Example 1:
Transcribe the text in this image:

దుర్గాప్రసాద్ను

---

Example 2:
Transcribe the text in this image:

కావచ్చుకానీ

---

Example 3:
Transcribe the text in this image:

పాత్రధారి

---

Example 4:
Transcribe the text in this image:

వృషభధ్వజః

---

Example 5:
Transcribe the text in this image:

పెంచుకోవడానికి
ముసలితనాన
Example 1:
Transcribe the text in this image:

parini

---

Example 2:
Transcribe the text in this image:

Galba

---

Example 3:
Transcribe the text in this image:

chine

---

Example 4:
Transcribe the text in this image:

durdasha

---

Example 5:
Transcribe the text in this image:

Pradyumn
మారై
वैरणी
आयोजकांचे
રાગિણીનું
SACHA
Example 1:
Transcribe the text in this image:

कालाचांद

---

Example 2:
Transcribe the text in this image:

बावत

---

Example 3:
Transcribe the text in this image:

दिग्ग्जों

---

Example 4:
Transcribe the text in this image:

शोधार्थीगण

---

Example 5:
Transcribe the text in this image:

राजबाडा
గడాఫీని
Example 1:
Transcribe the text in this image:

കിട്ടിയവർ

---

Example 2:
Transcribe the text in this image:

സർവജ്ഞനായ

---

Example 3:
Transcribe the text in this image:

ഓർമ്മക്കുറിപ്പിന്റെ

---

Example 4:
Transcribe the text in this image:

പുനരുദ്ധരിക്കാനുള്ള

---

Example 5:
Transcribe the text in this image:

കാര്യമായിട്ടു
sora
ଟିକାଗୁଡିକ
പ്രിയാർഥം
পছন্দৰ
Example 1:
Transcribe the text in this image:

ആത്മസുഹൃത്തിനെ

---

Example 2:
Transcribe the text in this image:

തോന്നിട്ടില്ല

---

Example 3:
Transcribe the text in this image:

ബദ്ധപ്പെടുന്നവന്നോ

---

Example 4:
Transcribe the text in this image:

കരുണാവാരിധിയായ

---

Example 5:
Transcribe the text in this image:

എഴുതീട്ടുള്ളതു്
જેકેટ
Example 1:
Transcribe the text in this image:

■ ■ ■

_DESCRIPTION OF THE TASK_:
Each line above must be printed exactly as it appears.

_TASK SOLUTION_:
Example 1:
Transcribe the text in this image:

దుర్గాప్రసాద్ను

---

Example 2:
Transcribe the text in this image:

కావచ్చుకానీ

---

Example 3:
Transcribe the text in this image:

పాత్రధారి

---

Example 4:
Transcribe the text in this image:

వృషభధ్వజః

---

Example 5:
Transcribe the text in this image:

పెంచుకోవడానికి
ముసలితనాన
Example 1:
Transcribe the text in this image:

parini

---

Example 2:
Transcribe the text in this image:

Galba

---

Example 3:
Transcribe the text in this image:

chine

---

Example 4:
Transcribe the text in this image:

durdasha

---

Example 5:
Transcribe the text in this image:

Pradyumn
మారై
वैरणी
आयोजकांचे
રાગિણીનું
SACHA
Example 1:
Transcribe the text in this image:

कालाचांद

---

Example 2:
Transcribe the text in this image:

बावत

---

Example 3:
Transcribe the text in this image:

दिग्ग्जों

---

Example 4:
Transcribe the text in this image:

शोधार्थीगण

---

Example 5:
Transcribe the text in this image:

राजबाडा
గడాఫీని
Example 1:
Transcribe the text in this image:

കിട്ടിയവർ

---

Example 2:
Transcribe the text in this image:

സർവജ്ഞനായ

---

Example 3:
Transcribe the text in this image:

ഓർമ്മക്കുറിപ്പിന്റെ

---

Example 4:
Transcribe the text in this image:

പുനരുദ്ധരിക്കാനുള്ള

---

Example 5:
Transcribe the text in this image:

കാര്യമായിട്ടു
sora
ଟିକାଗୁଡିକ
പ്രിയാർഥം
পছন্দৰ
Example 1:
Transcribe the text in this image:

ആത്മസുഹൃത്തിനെ

---

Example 2:
Transcribe the text in this image:

തോന്നിട്ടില്ല

---

Example 3:
Transcribe the text in this image:

ബദ്ധപ്പെടുന്നവന്നോ

---

Example 4:
Transcribe the text in this image:

കരുണാവാരിധിയായ

---

Example 5:
Transcribe the text in this image:

എഴുതീട്ടുള്ളതു്
જેકેટ
Example 1:
Transcribe the text in this image:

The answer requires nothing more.